Sister: “But first, Molly needs to stop talking to her stupid ex-boyfriend!”
Realtor: “Oh yeah? And why is he so stupid?”
Me: “He just sucks and we’re not talking about this right now and [Realtor], like you should talk, you still talk to your exes.” With that, I avoided further scrutiny and walked out of the room under the guise of measuring the loft. With my trusty 12-inch plastic ruler.
Sister: “Oh really?”
Realtor: “Yeah, I’m currently stringing along three, but the thing is, I don’t like any of them.” Muted discussion, then: “Hey, Molly, wanna go out on a date with me?” His tone was slightly mocking, clearly remembering our earlier conversation.
Me: Exasperated “Freaking-a, [Realtor].” What was I supposed to do with that?
Sister: “The last thing Molly needs is a guy who is stringing along three other girls!”
Realtor: “Yeah, but none of them matter. Anyway, I gotta get back. Can you guys lock up?”
He and I will hang out when I have my house, I’m sure, but for now, I have two weeks. Two weeks to pack, to clean, to buy furniture, to buy plates, to plan a house-warming party. This coming week, I have one of my all-time favorite guys in town; this coming weekend, I have a wedding and rehearsal dinner; and then, THEN, I will move into my beautiful new house. And at that point, seriously, you’re all welcome to help with the boxes and unpacking and beer-drinking.
August 15, 2008
“He thinks you’re really great, you know.”
August 14, 2008
My (ancient) phone, usually programmed to its T9 setting, has an “Add to Text Dictionary” setting, which is (somewhat) auto-generated. Today was the first time I looked through the records to see what I have programmed in the past year and a half. My added words:
Assmunch
Basilica
Bday
Carafe
Dammit
Dumbass
Driunk
Drunkedness
Effing
Freaking
Fuck
Fucked
Fucking
Hahahaha
Havent
Hungover
Im
Ive
Lemme
Pissed
Whatcha
Yay
I seemed to have captured all the necessities, though the result is not necessarily the best reflection of me. Apparently, although my vernacular has matured verbally, the same cannot be said for my textual presence.
August 14, 2008
In the quest for answers, a casual conversation must first be established:
“Grad school, two jobs, a new mortgage payment, do you think I’m crazy?”
“No, I think it just means you need to get a boyfriend so you can have sex.”
Q1: Will he have a reaction to other dudes?
“Oh, hey, speaking of which, the nice guy I told you about asked me out.”
“The lame one? Did you say no?”
“Of course not, I would never turn anyone down who had the balls to ask.”
“No one? Well, that’s good to know. I mean, in case it’s been a while since my friends have been out, I can tell them I know a girl who’s a sure thing. Or if I’m ever in a slump –which OBViously rarely happens –I can give you a call … But just so you know, I have sex on the first date.”

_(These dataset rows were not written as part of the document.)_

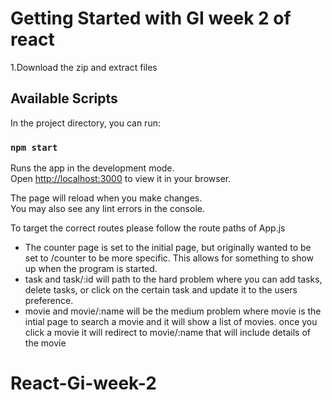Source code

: # Getting Started with GI week 2 of react

1.Download the zip and extract files

## Available Scripts

In the project directory, you can run:

### `npm start`

Runs the app in the development mode.\
Open [http://localhost:3000](http://localhost:3000) to view it in your browser.

The page will reload when you make changes.\
You may also see any lint errors in the console.

To target the correct routes please follow the route paths of App.js

- The counter page is set to the initial page, but originally wanted to be set to /counter to be more specific. This allows for something to show up when the program is started.
- task and task/:id will path to the hard problem where you can add tasks, delete tasks, or click on the certain task and update it to the users preference.
- movie and movie/:name will be the medium problem where movie is the intial page to search a movie and it will show a list of movies. once you click a movie it will redirect to movie/:name that will include details of the movie
# React-Gi-week-2
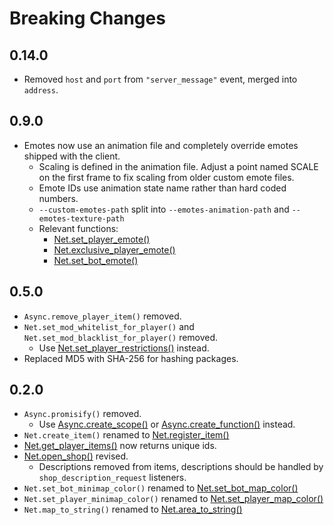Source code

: # Breaking Changes

## 0.14.0

- Removed `host` and `port` from `"server_message"` event, merged into `address`.

## 0.9.0

- Emotes now use an animation file and completely override emotes shipped with the client.
  - Scaling is defined in the animation file. Adjust a point named SCALE on the first frame to fix scaling from older custom emote files.
  - Emote IDs use animation state name rather than hard coded numbers.
  - `--custom-emotes-path` split into `--emotes-animation-path` and `--emotes-texture-path`
  - Relevant functions:
    - [Net.set_player_emote()](/server/lua-api/players#netset_player_emoteplayer_id-emote_id)
    - [Net.exclusive_player_emote()](/server/lua-api/players#netexclusive_player_emoteplayer_id-emoter_id-emote_id)
    - [Net.set_bot_emote()](/server/lua-api/bots#netset_bot_emotebot_id-emote_id)

## 0.5.0

- `Async.remove_player_item()` removed.
- `Net.set_mod_whitelist_for_player()` and `Net.set_mod_blacklist_for_player()` removed.
  - Use [Net.set_player_restrictions()](/server/lua-api/players#netset_player_restrictionsplayer_id-path) instead.
- Replaced MD5 with SHA-256 for hashing packages.

## 0.2.0

- `Async.promisify()` removed.
  - Use [Async.create_scope()](/server/lua-api/async#asynccreate_scopefunction) or [Async.create_function()](/server/lua-api/async#asynccreate_functionfunction) instead.
- `Net.create_item()` renamed to [Net.register_item()](/server/lua-api/player-data#netregister_itemitem_id-item_definition)
- [Net.get_player_items()](/server/lua-api/player-data#netget_player_itemsplayer_id) now returns unique ids.
- [Net.open_shop()](/server/lua-api/widgets#netopen_shopplayer_id-items-mug_texture_path-mug_animation_path) revised.
  - Descriptions removed from items, descriptions should be handled by `shop_description_request` listeners.
- `Net.set_bot_minimap_color()` renamed to [Net.set_bot_map_color()](/server/lua-api/widgets#netset_bot_map_colorbot_id-color)
- `Net.set_player_minimap_color()` renamed to [Net.set_player_map_color()](/server/lua-api/widgets#netset_player_map_colorplayer_id-color)
- `Net.map_to_string()` renamed to [Net.area_to_string()](/server/lua-api/areas#netarea_to_stringarea_id)

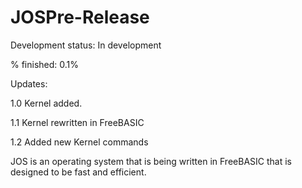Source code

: # JOSPre-Release

Development status: In development

% finished: 0.1%

Updates:

1.0 Kernel added.

1.1 Kernel rewritten in FreeBASIC

1.2 Added new Kernel commands

JOS is an operating system that is being written in FreeBASIC that is designed to be fast and efficient.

(He found this statement hilarious)
“Yes, thank you, I am a great last resort. And you’re missing my closing [August 29th]? So there’s going to be strangers sitting across the table? Are you sure you don’t want to change your flight?”
“I was actually thinking about it – a whole week alone with my parents is going to be tough, usually I bring a girlfriend for entertainment, but this time, I don’t have one.”
Q2: Does that mean the girlfriend is not in the picture at all?
“Why don’t you bring Glitter?”
“Oh, believe me, Glitter really wants to come.”
Q3: Will I see him after we don’t have this house as an excuse?”
“Well, since you’re skipping town for my closing, maybe I’ll see you when I get back – you will be right in my new neighborhood.”
“Oh, I’m going to be hanging out there – it’s a pretty sweet place, after all.”